To do: Reproduce the passage of the flaxseed article from "FELIX LETTER readers" up to and including "form from fish.", keeping every word and mark unchanged.

Document extract START

View as PDF (3.9 MB) N0. 43 - 1988


Paul Stitt and his wife Barbara own and operate Natural Ovens, a bakery in Manitowoc, Wisconsin, a small town on the shores of Lake Michigan. Their breads are special not just because they're made from good, natural ingredients and whole grains but because they contain a goodly amount of ground flaxseed, like the breads baked in ancient Rome. Historians tell us Roman soldiers marched with rations of whole grain loaves baked with flaxmeal. Flaxseed (linseed) from the flax plant, Linum usitatissimum, has a venerable history, along with the plant's fibers from which linen thread is spun. Archeologists say flax was being cultivated at least as far back as 5000 B.C. in Babylon. Egyptian tombs from 2000 B.C. contain linen-shrouded mummies, bolts of finely woven linen, and even chairs with seats made of linen cord. In the 5th century B.C., the physician Hippocrates described the use of flax to relieve abdominal pain and inflammation of mucous membranes.

Flax In Our History

The 1903 yearbook of the U.S. Dept. of Agriculture noted: "Textile materials being a prime necessity of civilized peoples, the flax plant was one of the first agricultural products introduced into the American Colonies." The same book relates the development of an important oil industry from flaxseed after the Civil War, not so much for food as for paint. "In the activity of the westward movement of population, incident to the disbandment of the military forces, flaxseed culture ... moved with the tide of progress gradually westward and northwestward... " As towns and cities grew, increasing amounts of the oil were needed for paints and varnish which had become "the principal object of flaxseed cultivation" rather than linen products.

Unlike American housewives who preferred animal fats to vegetable oils for cooking and were not big consumers of linseed as a food oil, their British, European and Scandinavian counterparts prized the oil in their kitchens. By 1903, the United States, along with Argentina, India and Russia, had become a chief supplier of flaxseed oil to Great Britain, Scandinavia and most of Europe for cooking and industrial purposes both.

Flaxseed oil remained a major food oil for these countries until after World War II, when it was supplanted largely by oils such as corn, cottonseed, peanut, etc. that were being marketed on a big commercial scale.

A Great Omega-3 Source

FELIX LETTER readers undoubtedly know that flaxseed and the oil it contains are superb sources of alpha-linolenic acid, the vitamin-like, or "essential" Omega-3 fat. Once consumed, it can be transformed by enzymes in our body to the superpolyunsaturated fats, EPA and DHA. We also can consume these two Omega-3s in ready-made form from fish.

Document extract END
Data shown START

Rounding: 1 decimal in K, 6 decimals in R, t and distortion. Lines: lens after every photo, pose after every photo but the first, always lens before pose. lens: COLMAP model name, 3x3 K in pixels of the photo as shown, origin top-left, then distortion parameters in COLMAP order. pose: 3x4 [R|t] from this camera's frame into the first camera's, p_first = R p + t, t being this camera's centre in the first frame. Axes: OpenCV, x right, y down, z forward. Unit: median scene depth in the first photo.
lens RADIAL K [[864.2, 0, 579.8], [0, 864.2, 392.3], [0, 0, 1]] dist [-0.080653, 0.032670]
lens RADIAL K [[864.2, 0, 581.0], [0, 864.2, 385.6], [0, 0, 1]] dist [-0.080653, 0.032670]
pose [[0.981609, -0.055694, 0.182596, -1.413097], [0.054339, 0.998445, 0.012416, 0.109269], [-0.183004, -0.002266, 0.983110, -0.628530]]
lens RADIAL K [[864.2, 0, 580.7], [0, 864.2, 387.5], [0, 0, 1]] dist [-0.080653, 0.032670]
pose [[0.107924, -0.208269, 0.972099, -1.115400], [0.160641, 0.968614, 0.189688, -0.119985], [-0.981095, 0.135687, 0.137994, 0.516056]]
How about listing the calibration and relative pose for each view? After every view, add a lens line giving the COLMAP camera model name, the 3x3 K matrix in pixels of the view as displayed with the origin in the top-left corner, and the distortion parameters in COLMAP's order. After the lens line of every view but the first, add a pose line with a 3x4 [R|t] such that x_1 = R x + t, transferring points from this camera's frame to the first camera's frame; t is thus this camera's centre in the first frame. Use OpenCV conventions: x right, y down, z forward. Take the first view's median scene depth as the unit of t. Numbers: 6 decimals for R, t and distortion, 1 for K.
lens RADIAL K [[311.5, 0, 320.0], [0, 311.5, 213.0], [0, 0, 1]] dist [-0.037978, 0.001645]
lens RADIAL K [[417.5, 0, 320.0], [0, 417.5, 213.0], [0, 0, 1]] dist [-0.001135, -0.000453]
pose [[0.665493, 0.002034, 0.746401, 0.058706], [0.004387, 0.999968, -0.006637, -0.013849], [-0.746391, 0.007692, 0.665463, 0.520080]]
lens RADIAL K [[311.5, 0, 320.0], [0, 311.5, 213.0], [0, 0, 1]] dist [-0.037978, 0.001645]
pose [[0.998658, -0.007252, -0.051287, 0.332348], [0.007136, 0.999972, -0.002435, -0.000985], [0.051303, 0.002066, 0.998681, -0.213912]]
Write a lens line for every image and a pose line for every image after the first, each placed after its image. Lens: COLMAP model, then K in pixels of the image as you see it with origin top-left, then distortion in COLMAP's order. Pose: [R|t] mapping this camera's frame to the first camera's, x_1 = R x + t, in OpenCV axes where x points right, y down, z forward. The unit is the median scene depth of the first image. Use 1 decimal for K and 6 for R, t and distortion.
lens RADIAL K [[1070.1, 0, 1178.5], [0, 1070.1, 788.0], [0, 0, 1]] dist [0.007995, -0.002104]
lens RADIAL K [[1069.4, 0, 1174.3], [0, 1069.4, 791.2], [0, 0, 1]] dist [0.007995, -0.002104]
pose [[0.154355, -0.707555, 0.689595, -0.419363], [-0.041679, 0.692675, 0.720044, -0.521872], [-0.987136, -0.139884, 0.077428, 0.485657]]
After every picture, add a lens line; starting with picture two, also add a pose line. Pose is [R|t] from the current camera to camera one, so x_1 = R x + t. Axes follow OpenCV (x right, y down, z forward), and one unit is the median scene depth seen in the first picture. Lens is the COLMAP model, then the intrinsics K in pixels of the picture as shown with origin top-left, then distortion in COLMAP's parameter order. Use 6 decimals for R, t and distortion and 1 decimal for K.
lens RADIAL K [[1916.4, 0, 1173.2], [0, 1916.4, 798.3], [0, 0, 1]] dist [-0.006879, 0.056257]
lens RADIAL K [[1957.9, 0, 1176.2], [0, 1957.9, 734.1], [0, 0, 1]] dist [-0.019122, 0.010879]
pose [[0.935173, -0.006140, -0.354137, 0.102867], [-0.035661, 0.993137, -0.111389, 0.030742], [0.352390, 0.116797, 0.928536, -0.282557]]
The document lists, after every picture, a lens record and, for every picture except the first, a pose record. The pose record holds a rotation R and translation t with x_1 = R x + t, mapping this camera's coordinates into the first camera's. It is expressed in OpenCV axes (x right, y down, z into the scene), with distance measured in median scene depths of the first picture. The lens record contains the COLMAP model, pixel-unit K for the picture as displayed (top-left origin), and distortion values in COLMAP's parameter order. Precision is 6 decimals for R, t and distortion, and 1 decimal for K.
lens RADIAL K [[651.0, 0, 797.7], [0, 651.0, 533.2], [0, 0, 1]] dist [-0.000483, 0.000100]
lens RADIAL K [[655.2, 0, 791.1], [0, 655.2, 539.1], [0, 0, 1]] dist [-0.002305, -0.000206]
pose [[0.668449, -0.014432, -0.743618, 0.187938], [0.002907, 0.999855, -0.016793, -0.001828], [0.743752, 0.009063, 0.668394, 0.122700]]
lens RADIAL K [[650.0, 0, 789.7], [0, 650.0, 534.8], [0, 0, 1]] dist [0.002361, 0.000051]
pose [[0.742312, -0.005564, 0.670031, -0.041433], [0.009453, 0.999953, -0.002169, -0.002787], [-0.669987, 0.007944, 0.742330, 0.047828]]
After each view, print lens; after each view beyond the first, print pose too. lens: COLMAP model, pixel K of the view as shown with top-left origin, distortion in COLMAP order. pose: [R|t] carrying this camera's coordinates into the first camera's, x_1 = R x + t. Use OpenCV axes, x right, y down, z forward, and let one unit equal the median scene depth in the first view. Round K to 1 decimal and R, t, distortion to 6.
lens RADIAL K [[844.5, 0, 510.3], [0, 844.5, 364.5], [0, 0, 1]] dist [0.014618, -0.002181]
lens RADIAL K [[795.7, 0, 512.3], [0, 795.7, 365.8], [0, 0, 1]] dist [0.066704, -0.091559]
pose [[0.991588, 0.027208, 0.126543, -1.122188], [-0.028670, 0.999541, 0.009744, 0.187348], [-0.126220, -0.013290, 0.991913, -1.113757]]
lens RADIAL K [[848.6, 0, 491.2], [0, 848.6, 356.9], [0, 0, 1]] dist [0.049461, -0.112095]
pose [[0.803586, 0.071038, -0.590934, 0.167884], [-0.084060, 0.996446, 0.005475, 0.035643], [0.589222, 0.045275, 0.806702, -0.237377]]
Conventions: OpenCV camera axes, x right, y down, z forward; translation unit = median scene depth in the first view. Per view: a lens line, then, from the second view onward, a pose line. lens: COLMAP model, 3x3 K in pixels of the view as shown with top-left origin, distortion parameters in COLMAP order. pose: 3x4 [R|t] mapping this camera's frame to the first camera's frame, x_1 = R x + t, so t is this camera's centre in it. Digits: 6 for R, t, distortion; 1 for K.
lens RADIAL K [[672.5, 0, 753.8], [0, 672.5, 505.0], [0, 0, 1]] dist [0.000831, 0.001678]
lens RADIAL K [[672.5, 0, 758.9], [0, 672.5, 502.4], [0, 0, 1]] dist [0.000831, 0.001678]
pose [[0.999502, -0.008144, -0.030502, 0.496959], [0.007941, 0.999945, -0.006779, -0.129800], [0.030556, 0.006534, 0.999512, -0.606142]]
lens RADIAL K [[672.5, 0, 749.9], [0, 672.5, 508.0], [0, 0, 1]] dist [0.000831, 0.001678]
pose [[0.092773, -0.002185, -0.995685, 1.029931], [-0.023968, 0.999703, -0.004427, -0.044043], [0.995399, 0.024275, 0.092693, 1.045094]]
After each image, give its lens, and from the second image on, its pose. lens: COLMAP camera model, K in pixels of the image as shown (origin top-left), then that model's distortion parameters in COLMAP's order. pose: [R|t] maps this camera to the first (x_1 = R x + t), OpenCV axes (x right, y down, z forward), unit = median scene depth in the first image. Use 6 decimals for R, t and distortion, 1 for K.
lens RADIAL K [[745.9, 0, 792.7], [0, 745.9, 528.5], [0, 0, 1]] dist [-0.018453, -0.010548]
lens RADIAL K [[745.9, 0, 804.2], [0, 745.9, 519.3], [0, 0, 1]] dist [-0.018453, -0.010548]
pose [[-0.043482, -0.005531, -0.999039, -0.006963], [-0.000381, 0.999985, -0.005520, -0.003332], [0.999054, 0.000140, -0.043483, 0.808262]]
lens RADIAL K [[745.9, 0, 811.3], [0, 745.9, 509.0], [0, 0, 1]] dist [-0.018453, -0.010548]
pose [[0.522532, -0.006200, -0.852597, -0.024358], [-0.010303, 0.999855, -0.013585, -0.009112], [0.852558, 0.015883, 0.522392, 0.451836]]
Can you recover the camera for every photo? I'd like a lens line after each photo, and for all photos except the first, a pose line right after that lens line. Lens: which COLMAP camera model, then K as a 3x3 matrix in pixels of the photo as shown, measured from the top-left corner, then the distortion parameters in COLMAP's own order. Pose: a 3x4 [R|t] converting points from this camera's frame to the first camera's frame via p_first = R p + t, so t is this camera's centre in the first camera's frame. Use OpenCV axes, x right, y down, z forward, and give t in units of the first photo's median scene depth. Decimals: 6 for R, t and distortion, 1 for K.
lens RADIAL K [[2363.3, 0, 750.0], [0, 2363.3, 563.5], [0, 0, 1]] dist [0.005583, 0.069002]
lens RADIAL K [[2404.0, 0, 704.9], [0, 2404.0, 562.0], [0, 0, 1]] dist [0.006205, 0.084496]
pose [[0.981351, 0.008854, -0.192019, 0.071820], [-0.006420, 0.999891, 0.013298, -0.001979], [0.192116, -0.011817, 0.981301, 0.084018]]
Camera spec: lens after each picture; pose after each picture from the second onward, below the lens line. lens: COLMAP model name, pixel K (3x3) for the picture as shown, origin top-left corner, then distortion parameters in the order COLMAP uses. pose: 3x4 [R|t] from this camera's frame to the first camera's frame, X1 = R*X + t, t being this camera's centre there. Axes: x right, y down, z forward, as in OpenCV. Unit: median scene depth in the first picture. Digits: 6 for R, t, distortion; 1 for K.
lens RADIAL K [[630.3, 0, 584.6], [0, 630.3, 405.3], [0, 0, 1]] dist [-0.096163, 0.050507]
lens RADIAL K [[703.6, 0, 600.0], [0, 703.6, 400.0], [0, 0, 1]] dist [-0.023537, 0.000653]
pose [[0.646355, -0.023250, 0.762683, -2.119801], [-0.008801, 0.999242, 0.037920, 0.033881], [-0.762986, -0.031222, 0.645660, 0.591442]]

Data shown END

Task solution:
FELIX LETTER readers undoubtedly know that flaxseed and the oil it contains are superb sources of alpha-linolenic acid, the vitamin-like, or "essential" Omega-3 fat. Once consumed, it can be transformed by enzymes in our body to the superpolyunsaturated fats, EPA and DHA. We also can consume these two Omega-3s in ready-made form from fish.